Been a while since we had a code golf challenge (shortest script wins, but expect to receive upvotes for cleverness)!
Simplifying slightly, bisulfite conversion means that Cs get converted to Ts, but some bases may be protected by methylgroups and thus remain unconverted. (This happens on the opposite strand too, so some complimentary Gs could get converted to As)
So, given an input sequence read (assume a [ACTGN] string of no more than 150 bp), output all reads that might result from partial or complete bisulfite conversion of that sequence.
EDIT: To be clear, C>T happens on one read, G>A happens on the other. Reads will not exist with both conversions!

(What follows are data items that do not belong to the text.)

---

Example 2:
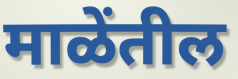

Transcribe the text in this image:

माळेंतील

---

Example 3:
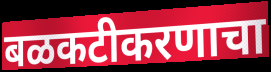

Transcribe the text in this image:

बळकटीकरणाचा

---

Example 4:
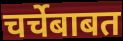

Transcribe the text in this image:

चर्चेबाबत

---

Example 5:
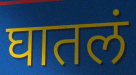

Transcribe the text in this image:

घातलं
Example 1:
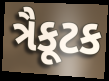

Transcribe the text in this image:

ત્રૈકૂટક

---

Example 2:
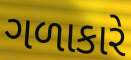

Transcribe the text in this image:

ગળાકારે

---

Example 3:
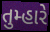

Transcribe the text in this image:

તુમ્હારે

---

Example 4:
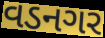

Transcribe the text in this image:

વડનગર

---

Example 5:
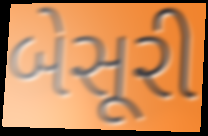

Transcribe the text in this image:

બેસૂરી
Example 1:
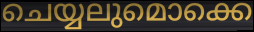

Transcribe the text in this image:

ചെയ്യലുമൊക്കെ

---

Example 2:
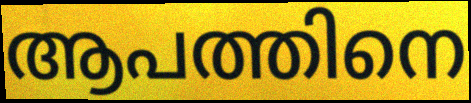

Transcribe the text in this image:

ആപത്തിനെ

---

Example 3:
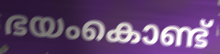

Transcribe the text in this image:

ഭയംകൊണ്ട്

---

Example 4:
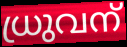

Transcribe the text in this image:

ധ്രുവന്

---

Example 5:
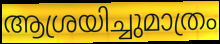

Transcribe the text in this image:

ആശ്രയിച്ചുമാത്രം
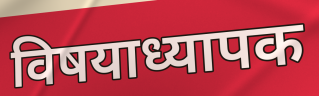
विषयाध्यापक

See this screenshot:
Small example: Input:
AACGCGAA
Output:
AATGTGAA
AATGCGAA
AACGTGAA
AACACAAA
AACACGAA
AACGCAAA
AACGCGAA
(the original string could be in there as well, since all bases could be protected!)
Happy Golfing!
So that we can test our outputs, what is the output for
ACTGN
?after I saw the other's answers, i'm not sure if we only need to change the 'C' in the sequence or the 'C' AND the 'G'.Both need to change since the methylation and read you are looking at could be from either strand.
If I am understanding the problem correctly, you can't change C->T and G->A for the same read.
The only conversion chemically occurring is C->T, so there are 3 conversions possible for the upper strand, and two for the lower strand.
If my interpretation is correct, Pierre Lindenbaum and jrj.healey solutions are incomplete, and zx8754 solution is incorrect.edit: my interpretation was right, but all answers have been corrected and updated.
This is correct, it's either C->T or G->A, but not both!
OK, R code corrected, gives same output as expected.
Updated this post with more details and example input/output. Sorry for the confusion!